▸ **Problem statement**:
What lines of the listing below contain the word "smoke"? Copy each of them out.

=== Begin Enclosure ===

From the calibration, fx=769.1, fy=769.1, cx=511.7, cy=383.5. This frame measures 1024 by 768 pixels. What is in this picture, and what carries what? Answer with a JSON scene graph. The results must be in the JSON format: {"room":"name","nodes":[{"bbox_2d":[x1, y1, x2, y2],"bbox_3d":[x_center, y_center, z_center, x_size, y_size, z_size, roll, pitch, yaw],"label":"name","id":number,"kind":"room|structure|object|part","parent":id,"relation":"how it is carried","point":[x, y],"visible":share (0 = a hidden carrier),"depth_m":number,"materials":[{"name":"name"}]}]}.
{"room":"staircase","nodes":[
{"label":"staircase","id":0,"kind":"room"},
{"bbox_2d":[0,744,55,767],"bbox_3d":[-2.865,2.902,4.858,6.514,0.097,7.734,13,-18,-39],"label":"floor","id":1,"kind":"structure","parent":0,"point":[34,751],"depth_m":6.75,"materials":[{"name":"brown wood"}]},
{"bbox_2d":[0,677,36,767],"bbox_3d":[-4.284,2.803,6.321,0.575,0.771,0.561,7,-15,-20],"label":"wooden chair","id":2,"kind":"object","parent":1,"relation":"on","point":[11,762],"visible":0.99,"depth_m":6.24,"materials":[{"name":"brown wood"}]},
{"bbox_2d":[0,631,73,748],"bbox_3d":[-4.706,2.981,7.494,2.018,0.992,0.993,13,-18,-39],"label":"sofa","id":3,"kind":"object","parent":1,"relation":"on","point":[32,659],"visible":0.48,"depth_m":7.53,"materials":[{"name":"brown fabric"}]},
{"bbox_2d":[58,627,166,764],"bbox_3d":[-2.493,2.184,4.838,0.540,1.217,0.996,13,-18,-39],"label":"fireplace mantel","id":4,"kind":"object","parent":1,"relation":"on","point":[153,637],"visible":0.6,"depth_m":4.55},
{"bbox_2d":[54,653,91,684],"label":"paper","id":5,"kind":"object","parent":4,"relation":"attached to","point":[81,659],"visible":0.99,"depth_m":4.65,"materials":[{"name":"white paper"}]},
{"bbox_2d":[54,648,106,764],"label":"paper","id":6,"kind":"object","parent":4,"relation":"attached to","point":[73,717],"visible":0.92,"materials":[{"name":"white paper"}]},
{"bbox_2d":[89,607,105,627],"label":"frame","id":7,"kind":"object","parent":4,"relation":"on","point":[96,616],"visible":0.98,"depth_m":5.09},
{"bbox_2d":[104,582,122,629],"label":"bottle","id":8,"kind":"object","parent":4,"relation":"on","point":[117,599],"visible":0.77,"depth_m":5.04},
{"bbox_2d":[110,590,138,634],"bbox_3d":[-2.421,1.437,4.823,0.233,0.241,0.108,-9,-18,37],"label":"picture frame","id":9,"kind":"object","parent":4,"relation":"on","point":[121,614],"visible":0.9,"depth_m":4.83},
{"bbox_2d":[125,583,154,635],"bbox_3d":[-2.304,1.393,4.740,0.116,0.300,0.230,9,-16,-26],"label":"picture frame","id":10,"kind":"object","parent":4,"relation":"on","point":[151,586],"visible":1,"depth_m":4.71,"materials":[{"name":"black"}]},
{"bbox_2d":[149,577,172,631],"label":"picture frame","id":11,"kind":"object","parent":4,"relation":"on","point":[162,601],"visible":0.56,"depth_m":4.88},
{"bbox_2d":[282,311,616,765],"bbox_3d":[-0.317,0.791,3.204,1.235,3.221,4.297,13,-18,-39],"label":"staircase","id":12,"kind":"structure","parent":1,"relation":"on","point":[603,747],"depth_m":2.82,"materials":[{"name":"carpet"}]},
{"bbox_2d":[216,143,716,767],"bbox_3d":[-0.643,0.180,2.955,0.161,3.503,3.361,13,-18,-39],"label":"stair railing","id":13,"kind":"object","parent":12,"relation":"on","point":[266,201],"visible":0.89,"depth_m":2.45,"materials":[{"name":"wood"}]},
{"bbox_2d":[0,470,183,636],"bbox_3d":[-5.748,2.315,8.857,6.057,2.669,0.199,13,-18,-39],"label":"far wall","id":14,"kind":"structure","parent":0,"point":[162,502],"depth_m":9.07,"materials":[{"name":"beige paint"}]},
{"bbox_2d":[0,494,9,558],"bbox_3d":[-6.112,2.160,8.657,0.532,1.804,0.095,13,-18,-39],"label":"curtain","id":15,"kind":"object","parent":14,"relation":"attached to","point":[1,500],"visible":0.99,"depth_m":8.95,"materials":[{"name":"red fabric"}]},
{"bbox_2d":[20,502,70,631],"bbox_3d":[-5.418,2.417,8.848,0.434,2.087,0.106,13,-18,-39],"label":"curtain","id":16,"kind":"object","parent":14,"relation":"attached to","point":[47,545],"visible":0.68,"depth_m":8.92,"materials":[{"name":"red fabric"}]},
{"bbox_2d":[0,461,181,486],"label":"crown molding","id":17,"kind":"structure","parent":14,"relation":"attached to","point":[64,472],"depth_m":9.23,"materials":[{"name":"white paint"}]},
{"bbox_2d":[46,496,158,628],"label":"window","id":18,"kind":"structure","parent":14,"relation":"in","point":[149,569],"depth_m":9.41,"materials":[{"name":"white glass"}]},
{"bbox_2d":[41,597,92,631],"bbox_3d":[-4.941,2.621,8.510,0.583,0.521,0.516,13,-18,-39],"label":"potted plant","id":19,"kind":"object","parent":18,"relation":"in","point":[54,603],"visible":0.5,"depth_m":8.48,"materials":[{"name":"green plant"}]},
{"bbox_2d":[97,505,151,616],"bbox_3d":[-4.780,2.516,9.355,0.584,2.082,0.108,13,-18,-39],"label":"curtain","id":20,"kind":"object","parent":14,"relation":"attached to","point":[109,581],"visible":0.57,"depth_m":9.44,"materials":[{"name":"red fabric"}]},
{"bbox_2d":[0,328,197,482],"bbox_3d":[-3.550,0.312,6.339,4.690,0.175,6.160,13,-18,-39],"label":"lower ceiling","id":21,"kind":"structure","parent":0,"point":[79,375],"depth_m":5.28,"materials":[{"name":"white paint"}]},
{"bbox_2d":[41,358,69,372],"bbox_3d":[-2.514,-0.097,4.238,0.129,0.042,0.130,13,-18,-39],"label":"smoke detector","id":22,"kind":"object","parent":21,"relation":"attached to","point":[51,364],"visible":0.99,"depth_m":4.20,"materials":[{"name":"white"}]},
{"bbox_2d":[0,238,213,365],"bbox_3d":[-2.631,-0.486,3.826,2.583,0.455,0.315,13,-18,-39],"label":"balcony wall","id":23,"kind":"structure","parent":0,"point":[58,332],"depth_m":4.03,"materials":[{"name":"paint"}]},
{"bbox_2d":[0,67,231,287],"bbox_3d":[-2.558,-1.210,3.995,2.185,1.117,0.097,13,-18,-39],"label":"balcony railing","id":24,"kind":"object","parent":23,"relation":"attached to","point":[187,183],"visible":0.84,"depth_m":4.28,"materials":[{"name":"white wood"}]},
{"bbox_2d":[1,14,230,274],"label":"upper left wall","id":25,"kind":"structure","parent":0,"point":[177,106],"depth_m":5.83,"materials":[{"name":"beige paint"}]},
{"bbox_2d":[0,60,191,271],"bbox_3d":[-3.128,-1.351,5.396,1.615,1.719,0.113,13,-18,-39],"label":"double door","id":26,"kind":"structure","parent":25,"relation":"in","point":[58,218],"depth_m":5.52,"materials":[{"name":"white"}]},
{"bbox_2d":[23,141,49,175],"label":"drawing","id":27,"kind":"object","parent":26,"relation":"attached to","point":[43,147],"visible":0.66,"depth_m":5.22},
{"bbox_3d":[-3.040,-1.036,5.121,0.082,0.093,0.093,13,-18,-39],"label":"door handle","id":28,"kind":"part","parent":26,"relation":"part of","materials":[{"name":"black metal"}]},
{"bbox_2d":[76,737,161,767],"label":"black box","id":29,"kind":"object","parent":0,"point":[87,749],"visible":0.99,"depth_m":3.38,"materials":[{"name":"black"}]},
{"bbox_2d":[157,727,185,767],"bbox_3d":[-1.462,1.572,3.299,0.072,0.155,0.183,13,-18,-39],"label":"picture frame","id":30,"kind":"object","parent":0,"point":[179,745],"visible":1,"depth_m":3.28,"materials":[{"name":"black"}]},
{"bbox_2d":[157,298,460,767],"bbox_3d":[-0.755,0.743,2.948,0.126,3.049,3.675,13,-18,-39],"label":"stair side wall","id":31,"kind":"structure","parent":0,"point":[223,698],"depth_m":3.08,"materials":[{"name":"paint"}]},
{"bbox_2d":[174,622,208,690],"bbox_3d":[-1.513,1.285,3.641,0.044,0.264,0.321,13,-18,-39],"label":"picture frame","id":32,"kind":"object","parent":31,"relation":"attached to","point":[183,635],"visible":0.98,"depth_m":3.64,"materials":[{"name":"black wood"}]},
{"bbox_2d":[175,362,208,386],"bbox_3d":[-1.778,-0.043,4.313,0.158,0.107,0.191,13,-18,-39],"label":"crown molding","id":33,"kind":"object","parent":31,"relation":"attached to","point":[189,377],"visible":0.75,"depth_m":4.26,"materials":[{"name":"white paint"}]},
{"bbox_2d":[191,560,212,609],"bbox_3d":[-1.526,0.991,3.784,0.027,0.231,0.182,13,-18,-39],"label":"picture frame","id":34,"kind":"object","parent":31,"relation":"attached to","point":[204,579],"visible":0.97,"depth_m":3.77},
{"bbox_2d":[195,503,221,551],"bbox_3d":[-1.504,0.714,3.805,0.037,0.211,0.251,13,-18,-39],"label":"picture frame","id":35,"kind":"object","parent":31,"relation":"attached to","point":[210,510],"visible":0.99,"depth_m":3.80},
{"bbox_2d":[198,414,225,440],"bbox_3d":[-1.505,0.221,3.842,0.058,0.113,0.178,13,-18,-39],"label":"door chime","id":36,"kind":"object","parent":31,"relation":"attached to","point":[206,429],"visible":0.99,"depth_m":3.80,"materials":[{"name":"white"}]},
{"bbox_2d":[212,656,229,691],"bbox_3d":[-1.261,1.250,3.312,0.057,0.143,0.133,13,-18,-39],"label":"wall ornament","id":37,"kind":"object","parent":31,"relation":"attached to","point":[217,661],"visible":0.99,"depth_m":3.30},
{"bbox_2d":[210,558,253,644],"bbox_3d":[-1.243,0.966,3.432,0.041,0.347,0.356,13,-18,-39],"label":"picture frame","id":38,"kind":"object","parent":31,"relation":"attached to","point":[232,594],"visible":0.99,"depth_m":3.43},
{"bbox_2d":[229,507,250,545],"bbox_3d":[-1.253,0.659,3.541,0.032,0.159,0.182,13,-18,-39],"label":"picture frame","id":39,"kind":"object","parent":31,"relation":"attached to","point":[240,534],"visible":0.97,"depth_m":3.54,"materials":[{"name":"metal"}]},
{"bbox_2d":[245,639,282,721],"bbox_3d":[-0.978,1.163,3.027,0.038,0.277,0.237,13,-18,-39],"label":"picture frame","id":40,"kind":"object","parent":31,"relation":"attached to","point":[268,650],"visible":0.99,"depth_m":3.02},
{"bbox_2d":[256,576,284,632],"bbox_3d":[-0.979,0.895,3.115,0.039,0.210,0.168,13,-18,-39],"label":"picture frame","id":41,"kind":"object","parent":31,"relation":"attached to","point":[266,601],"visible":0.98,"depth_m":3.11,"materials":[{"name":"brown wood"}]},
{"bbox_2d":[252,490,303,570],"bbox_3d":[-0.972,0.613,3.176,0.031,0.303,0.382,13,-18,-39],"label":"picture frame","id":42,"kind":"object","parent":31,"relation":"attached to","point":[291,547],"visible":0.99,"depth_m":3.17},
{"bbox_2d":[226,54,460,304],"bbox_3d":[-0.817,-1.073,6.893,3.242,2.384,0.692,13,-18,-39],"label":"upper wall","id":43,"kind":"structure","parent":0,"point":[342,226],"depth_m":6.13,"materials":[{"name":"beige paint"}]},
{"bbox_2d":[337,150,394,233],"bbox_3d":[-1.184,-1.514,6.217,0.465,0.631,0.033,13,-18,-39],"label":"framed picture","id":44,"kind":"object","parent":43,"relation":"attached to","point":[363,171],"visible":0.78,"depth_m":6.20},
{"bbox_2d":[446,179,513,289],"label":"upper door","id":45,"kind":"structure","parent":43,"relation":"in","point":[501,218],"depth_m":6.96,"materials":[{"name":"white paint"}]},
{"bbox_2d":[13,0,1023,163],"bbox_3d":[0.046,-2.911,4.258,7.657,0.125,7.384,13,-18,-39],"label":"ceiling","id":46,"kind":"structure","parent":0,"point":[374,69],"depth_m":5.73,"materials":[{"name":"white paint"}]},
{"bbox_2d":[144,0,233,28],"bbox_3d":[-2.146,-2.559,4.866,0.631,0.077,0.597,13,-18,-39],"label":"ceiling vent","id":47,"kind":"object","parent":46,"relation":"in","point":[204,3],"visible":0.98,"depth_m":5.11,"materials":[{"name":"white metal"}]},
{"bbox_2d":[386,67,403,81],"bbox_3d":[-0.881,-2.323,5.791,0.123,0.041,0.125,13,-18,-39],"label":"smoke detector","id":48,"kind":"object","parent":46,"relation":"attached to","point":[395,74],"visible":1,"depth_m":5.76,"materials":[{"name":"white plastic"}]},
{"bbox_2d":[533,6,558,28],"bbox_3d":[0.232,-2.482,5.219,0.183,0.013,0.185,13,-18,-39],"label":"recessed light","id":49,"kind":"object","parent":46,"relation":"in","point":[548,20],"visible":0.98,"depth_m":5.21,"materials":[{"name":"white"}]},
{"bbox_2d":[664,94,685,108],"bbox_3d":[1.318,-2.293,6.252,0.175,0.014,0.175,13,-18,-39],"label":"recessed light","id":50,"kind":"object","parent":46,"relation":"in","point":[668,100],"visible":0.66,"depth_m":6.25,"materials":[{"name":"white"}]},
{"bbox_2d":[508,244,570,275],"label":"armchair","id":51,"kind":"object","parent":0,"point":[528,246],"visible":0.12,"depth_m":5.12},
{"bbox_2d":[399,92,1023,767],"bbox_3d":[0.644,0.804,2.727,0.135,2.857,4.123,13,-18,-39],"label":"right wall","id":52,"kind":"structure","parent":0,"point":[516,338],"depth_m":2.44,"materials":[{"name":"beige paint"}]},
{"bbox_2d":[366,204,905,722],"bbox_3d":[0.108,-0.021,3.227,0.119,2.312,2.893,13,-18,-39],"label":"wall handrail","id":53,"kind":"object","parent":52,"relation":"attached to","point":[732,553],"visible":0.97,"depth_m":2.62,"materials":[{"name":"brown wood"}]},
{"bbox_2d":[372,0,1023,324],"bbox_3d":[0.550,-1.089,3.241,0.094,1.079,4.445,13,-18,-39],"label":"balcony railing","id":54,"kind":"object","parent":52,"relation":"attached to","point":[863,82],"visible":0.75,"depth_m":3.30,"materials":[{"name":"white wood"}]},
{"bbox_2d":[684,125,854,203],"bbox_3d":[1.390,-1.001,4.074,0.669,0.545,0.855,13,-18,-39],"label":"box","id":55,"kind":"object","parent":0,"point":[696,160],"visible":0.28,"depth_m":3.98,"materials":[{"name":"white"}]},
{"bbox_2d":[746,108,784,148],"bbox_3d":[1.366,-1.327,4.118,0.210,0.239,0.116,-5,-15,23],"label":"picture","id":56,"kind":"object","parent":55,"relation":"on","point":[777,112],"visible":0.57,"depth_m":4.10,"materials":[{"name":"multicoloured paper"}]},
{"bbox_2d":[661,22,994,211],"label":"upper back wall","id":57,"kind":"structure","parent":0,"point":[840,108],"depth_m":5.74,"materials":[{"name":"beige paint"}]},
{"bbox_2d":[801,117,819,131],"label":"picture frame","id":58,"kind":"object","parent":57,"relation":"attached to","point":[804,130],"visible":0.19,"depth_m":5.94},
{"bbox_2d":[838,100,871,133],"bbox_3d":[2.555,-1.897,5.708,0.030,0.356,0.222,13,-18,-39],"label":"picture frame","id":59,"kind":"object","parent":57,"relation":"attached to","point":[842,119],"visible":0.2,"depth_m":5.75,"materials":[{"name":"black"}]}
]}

=== End Enclosure ===

▸ **Answer for this exercise**:
{"bbox_2d":[41,358,69,372],"bbox_3d":[-2.514,-0.097,4.238,0.129,0.042,0.130,13,-18,-39],"label":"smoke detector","id":22,"kind":"object","parent":21,"relation":"attached to","point":[51,364],"visible":0.99,"depth_m":4.20,"materials":[{"name":"white"}]},
{"bbox_2d":[386,67,403,81],"bbox_3d":[-0.881,-2.323,5.791,0.123,0.041,0.125,13,-18,-39],"label":"smoke detector","id":48,"kind":"object","parent":46,"relation":"attached to","point":[395,74],"visible":1,"depth_m":5.76,"materials":[{"name":"white plastic"}]},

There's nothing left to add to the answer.